On a U.S. visit Monday and Tuesday, Sharon also went on to warn that the plight of ethnic Albanians could spread Islamic unrest and lead to a "new center of Islamic terroism" in Europe.
"The free world must look forward and see dangers in the future if a large bloc of Islamic states should develop what it's possible to call a Greater Albania," he said.
Among Israelis, just as within the government, there are similar differences of opinion about how to respond to the situation in Kosovo.
While it is virtually impossible to find an Israeli who will give specific support to Milosevic's assault on the people of Kosovo, many identify with his political predicament. In their view, the Serbs, like the Israelis, are unfairly seen as the "neighborhood bully" beating up on a weaker enemy, when the bullies have actually suffered greatly at the hands of the so-called "underdogs."
"Many Israelis see the West interfering with the Serbs' affairs out of ignorance and arrogance, just like they see the West interfering in Israel," said Arnon Sofer, a Haifa University geography professor who has been researching Kosovo for decades.

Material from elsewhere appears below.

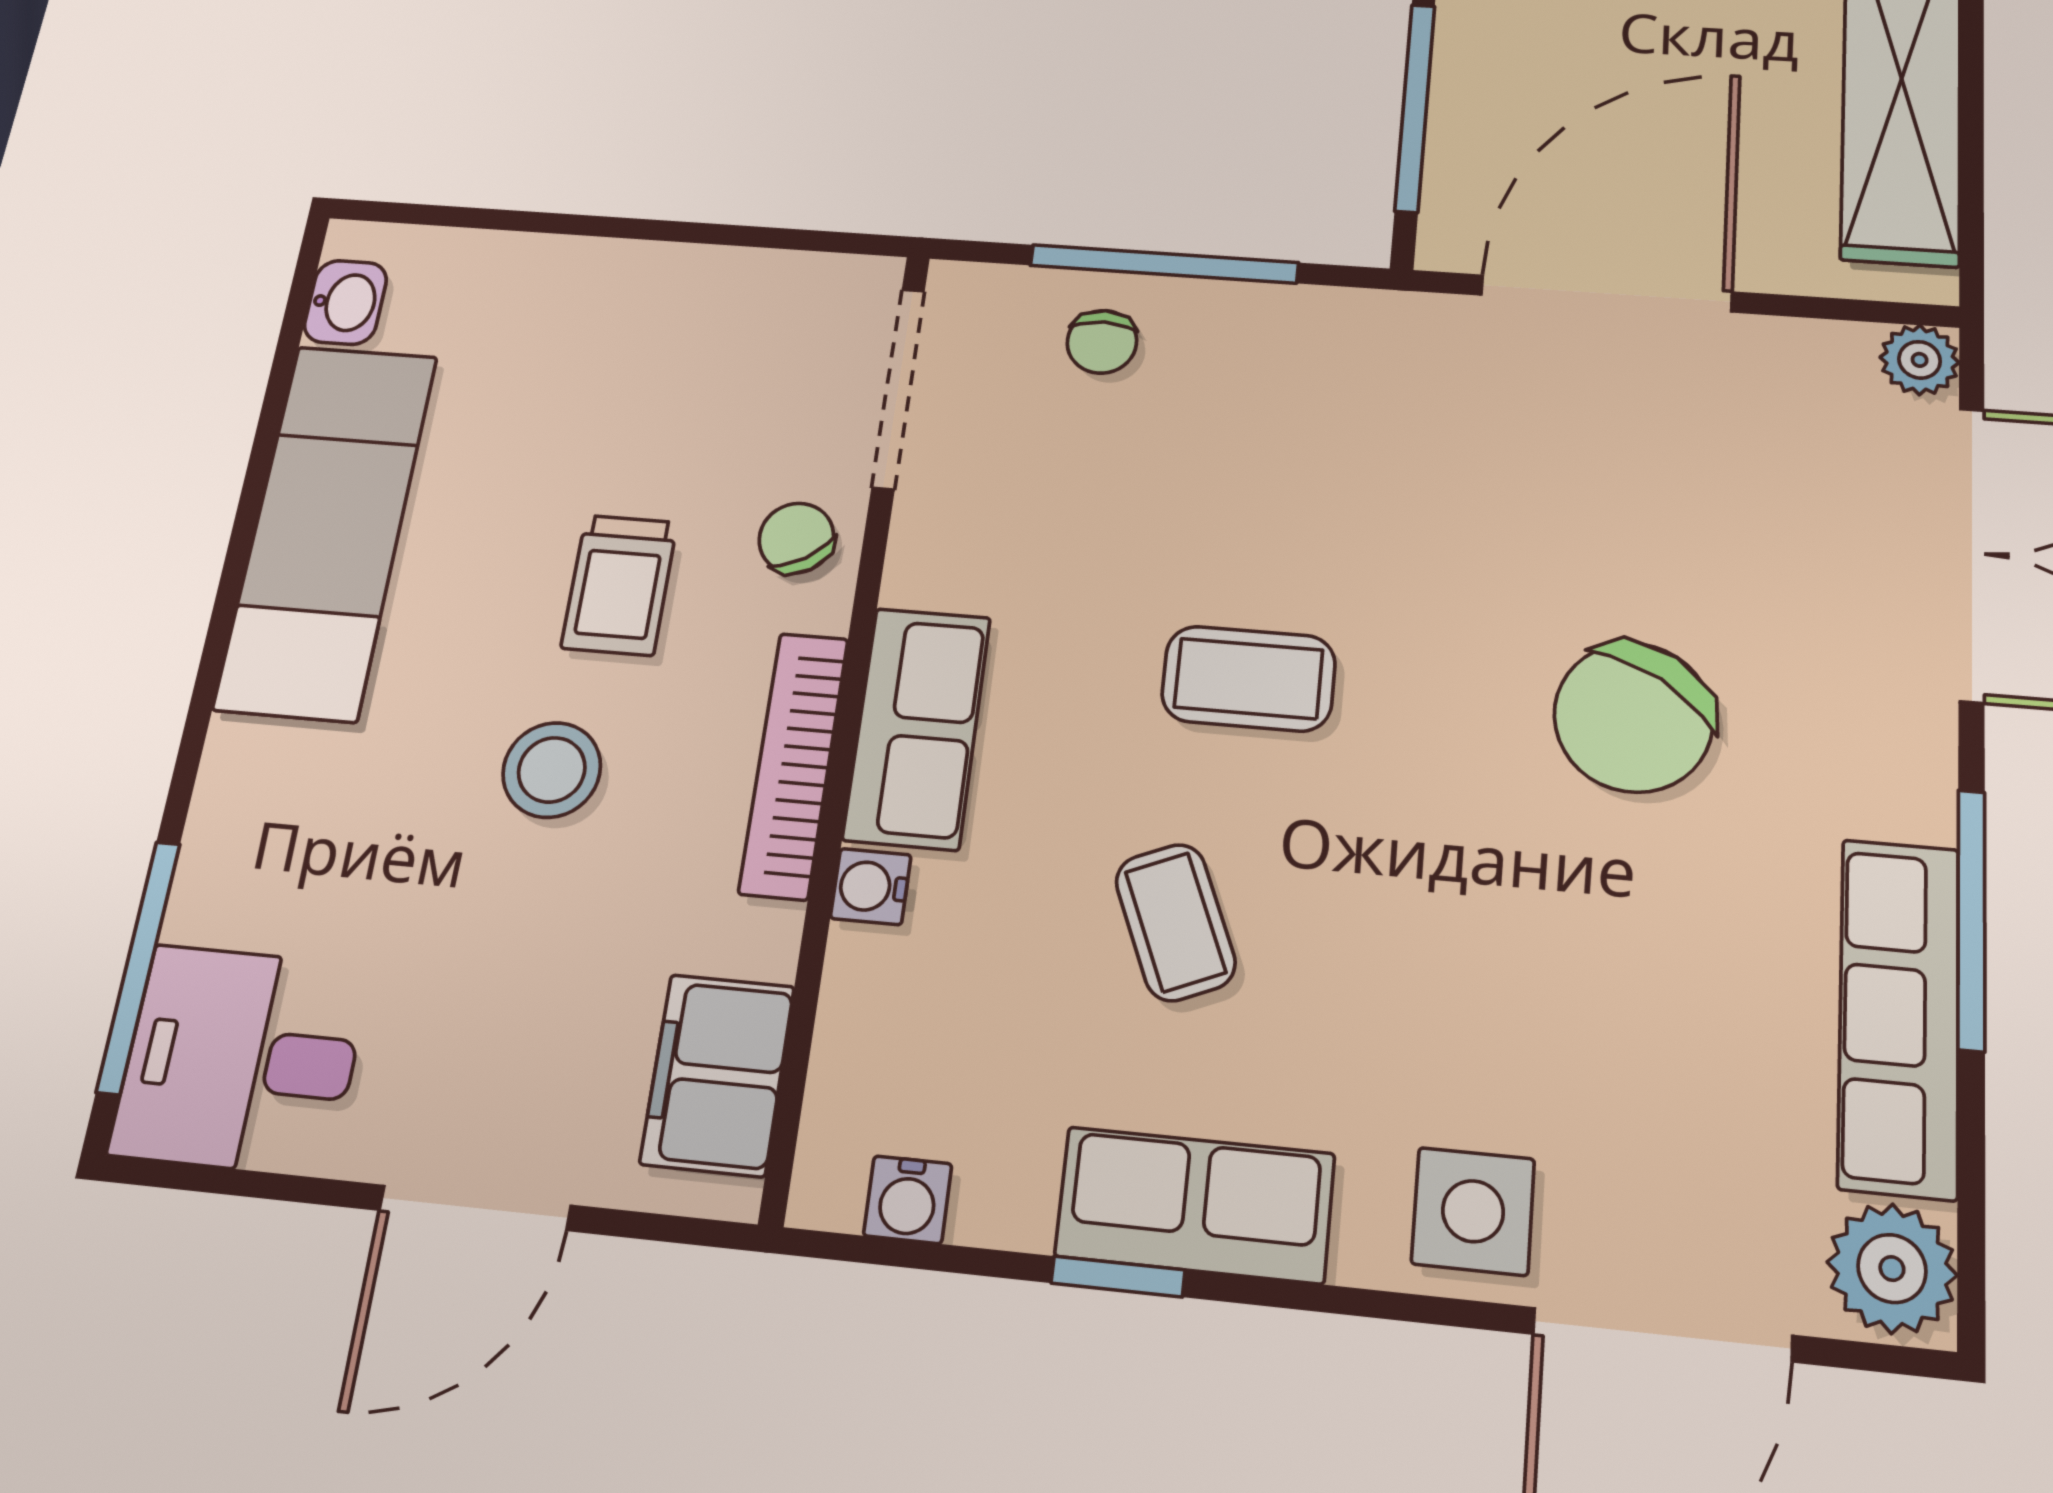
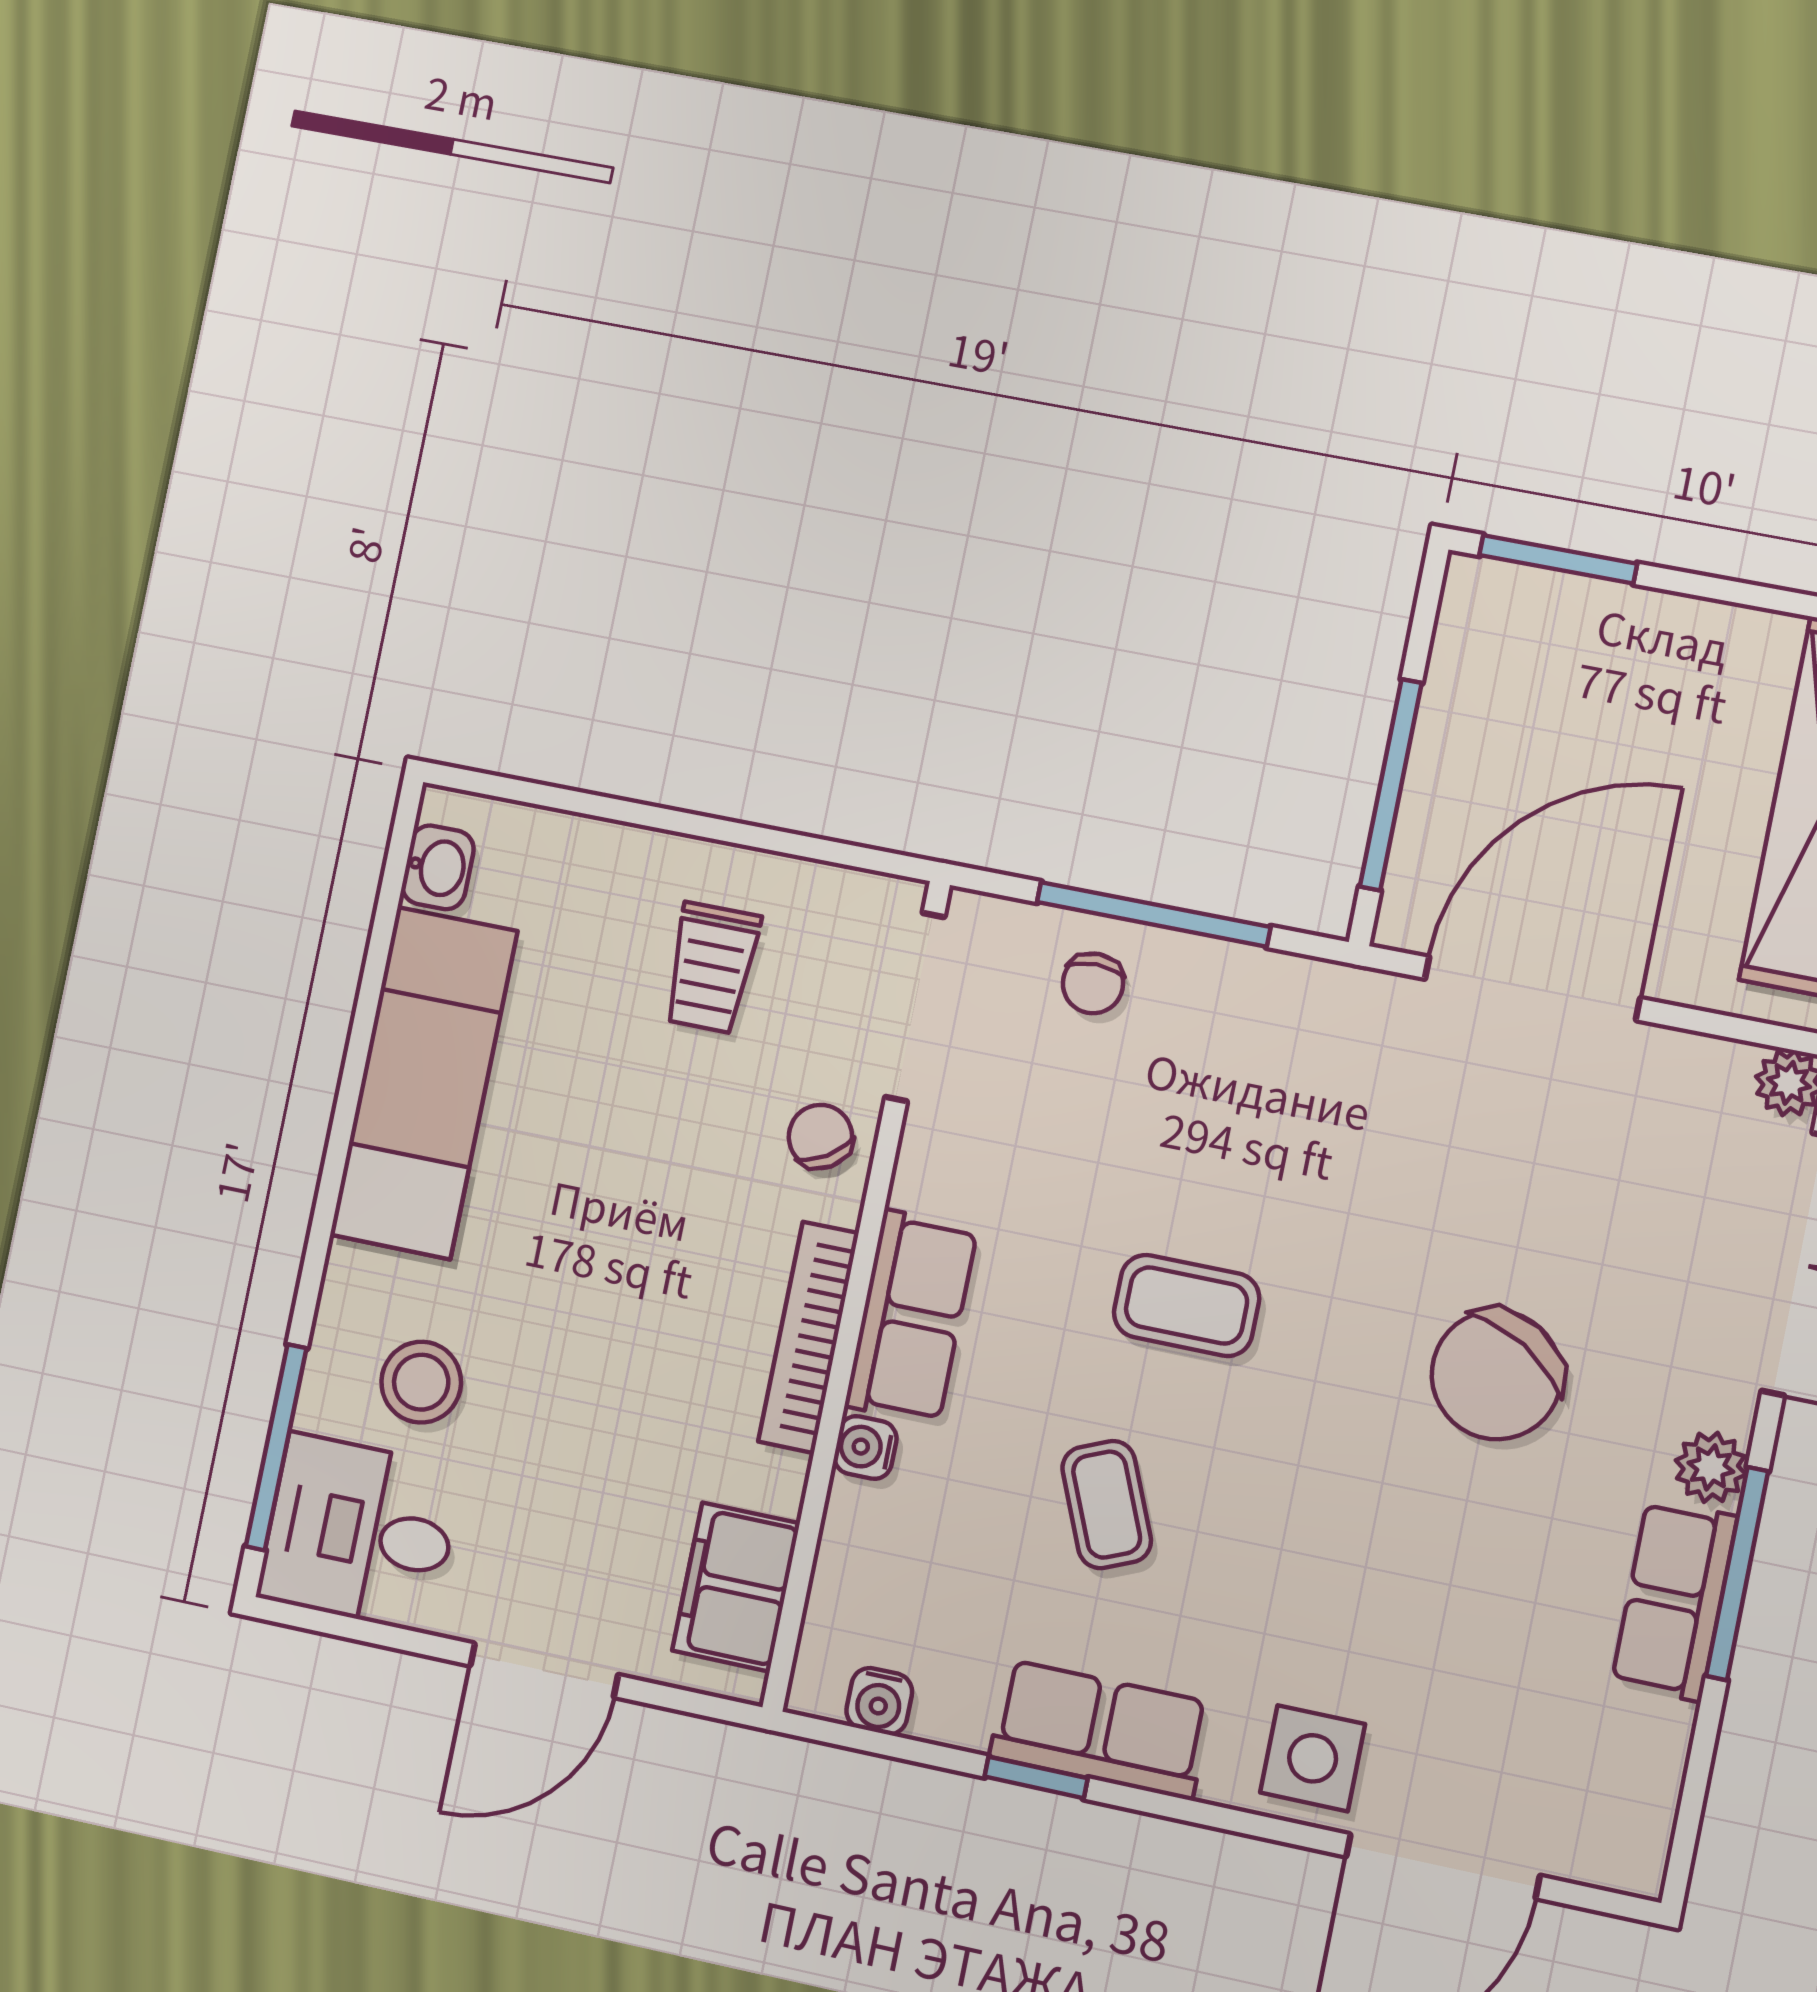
trolley: (619, 585) -> (711, 968), moved
stool: (552, 770) -> (421, 1382), moved
row of seats: (1899, 1016) -> (1674, 1600), width x0.68
plant: (1892, 1269) -> (1711, 1467), moved, width x0.73, depth x0.73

Sofer said many Israelis also identify with Milosevic as a "wounded lion" who, in the last decade, has been compelled by Western force and pressure to concede piece after piece of what he considers Serbian country.
"We gave up the Sinai and Gaza and part of the West Bank, and now they want us to give up the Golan. Same thing," Sofer said, describing a common Israeli attitude.
However, another typical attitude — that all Albanians sided with the Nazis during World War II — is false, said Avi Pazner, chairman of Keren Hayesod and formerly Israel's first ambassador to Albania, which borders Kosovo.
"Except for the Danes, the Albanians were the only people in Europe who rescued their country's entire Jewish community," Pazner said.
Miriam Steiner-Aviezer, a researcher into Yugoslavian Jewry and a member of Yad Vashem's Righteous Gentiles committee, agreed.
"The Serbs helped the Jews. The Croats helped the Jews. But the Albanians probably helped the Jews most," she said.
But not all the Albanians were Righteous Gentiles, added Steiner-Aviezer.
When Haj Amin el-Husseini, the pro-Nazi Mufti of Jerusalem, visited the Balkan region in 1943, he exhorted Muslims in Albania, Kosovo and Bosnia into forming the SS Division No. 21, she pointed out.
As there were good and bad Albanians, so there were good and bad Serbs.
"The Serbs saved many Jews. Contrary to their present image in the world, the Serbs are a friendly, loyal people who will not abandon their neighbors," Steiner-Aviezer said.
Yet, among the Serbs, too, there was also a movement that collaborated with the Nazi invaders, added Steiner-Aviezer, who emigrated from Yugoslavia to Israel in 1971.
In other words, those Israelis and government officials looking for a clear-cut good guy and bad guy in the scenario are out of luck.